Looking down at El Chalten, Argentina, 2008.
Sometimes the mere thought of pulling a camera up to your eye, starts the neural pathways a quivering; and this was what I thought three years ago, when standing above the small village of El Chalten, in the Santa Cruz province of Argentina.
Often when thinking about photography and its ability to define a truth (a truth that in retrospect is subjective), we can often categorically say that when thinking about an image from our past we remember the details – but do we? Or are our minds tricking us into believing what we see before us as truth? So thinking back into my past, to a point where my interest in the notion of at the ends of the earth comes from, I can start to unravel my thinking behind it.

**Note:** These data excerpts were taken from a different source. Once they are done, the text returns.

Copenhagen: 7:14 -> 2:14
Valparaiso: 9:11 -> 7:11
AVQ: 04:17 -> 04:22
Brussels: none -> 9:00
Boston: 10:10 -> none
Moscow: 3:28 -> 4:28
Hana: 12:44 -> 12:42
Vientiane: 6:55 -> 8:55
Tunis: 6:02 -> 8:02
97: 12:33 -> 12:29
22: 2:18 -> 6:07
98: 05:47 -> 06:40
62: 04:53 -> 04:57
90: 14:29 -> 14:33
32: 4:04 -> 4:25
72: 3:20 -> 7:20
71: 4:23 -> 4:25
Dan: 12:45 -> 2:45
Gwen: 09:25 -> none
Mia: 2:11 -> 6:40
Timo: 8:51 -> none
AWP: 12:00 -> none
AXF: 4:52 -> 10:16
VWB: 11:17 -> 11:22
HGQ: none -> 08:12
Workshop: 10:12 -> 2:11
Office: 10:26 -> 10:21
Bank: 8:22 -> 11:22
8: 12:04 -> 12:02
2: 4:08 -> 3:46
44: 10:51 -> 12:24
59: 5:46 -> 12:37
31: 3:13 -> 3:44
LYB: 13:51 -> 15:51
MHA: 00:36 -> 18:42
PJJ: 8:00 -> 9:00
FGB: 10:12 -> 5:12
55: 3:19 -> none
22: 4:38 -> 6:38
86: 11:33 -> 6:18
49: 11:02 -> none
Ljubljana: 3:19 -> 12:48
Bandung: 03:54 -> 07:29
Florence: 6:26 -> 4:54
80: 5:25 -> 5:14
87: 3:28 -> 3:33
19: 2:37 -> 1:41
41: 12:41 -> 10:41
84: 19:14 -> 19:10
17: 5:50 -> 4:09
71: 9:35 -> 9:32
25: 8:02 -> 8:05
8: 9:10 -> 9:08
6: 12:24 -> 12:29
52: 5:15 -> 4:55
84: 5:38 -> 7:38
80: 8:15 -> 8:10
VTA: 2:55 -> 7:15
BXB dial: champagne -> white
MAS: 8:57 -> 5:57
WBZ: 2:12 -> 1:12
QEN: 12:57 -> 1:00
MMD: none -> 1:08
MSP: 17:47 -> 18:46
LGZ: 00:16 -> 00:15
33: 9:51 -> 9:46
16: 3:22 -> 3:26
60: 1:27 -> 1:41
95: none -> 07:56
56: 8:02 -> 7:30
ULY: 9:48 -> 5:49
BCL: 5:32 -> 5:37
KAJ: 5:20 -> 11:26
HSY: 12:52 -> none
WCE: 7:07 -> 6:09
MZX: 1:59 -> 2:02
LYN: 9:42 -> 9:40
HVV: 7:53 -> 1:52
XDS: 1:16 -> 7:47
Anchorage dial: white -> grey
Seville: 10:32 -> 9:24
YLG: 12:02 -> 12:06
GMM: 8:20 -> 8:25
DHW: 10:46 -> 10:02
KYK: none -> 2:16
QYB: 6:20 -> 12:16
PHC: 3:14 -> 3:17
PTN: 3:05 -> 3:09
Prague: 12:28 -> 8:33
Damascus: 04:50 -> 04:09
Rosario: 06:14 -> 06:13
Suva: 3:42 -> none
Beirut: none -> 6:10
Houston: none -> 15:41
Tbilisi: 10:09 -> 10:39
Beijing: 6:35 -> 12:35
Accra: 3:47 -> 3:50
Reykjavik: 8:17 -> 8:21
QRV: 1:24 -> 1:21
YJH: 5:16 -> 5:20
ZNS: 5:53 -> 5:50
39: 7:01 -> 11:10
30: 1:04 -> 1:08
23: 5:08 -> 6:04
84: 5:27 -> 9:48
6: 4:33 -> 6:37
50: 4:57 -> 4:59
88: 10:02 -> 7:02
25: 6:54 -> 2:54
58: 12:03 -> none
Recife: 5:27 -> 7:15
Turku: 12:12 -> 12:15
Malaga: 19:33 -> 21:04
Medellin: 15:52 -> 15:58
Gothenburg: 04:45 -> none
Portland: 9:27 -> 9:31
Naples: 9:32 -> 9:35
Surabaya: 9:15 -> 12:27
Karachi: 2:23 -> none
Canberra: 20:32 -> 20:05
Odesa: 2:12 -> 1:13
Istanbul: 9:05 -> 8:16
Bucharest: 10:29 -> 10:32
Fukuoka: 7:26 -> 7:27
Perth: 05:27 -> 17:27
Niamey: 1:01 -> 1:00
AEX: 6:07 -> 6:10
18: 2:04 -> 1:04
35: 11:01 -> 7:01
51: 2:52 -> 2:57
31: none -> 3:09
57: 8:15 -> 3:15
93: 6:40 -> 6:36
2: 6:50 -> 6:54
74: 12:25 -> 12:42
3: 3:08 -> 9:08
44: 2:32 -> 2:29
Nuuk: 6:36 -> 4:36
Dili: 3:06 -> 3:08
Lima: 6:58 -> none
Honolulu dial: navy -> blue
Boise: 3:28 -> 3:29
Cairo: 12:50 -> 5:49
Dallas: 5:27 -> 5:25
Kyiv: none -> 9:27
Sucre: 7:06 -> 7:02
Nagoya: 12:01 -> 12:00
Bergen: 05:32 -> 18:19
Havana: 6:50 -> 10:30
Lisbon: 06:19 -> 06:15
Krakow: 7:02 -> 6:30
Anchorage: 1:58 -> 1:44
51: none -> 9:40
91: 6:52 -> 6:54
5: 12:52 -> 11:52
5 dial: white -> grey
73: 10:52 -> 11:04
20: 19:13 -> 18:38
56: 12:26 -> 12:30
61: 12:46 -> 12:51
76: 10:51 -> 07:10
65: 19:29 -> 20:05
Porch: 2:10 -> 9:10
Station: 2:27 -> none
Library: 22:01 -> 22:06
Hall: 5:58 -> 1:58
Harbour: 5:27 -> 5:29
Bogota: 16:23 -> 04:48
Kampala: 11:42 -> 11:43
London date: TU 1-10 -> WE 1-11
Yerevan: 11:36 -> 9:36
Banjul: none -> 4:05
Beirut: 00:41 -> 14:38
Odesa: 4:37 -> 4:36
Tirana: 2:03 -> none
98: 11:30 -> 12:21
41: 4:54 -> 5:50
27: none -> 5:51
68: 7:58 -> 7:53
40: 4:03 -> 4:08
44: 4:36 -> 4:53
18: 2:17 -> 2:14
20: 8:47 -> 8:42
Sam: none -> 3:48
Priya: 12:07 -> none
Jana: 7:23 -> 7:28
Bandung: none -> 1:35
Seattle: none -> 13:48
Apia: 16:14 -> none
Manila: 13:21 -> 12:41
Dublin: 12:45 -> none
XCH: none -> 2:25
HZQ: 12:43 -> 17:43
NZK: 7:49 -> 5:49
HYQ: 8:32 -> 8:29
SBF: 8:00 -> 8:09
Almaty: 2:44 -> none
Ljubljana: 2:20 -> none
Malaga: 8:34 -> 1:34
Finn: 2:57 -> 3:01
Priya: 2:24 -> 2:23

But what about the thought, that has lingered in my subconscious since then? And has continued to arise in my photographs without me realising it. I guess, simplistically it can be stripped down to a question – why do people choose to build and settle in places that are so far off the beaten track, that they become almost a refuge away from the hustle and bustle of everyday lives. From my position above El Chalten, looking down as the light was fading, it was evident that here, two thousand miles from home, I could clear my head and try to understand the reason for this place. The photograph then, is just a visual record of what is before me, rather than an explanation – the thoughts and memories are needed to complete the picture.
Looking at the down at the settlement in Argentina, set in motion a train of thought. It made me think about settlements. On return to England, I metaphorically turned the camera away from El Chalten and started thinking about peripheral settlements in England. I started searching for places with a equivalent degree of remoteness – places on the edge, the edge of our island – the coast.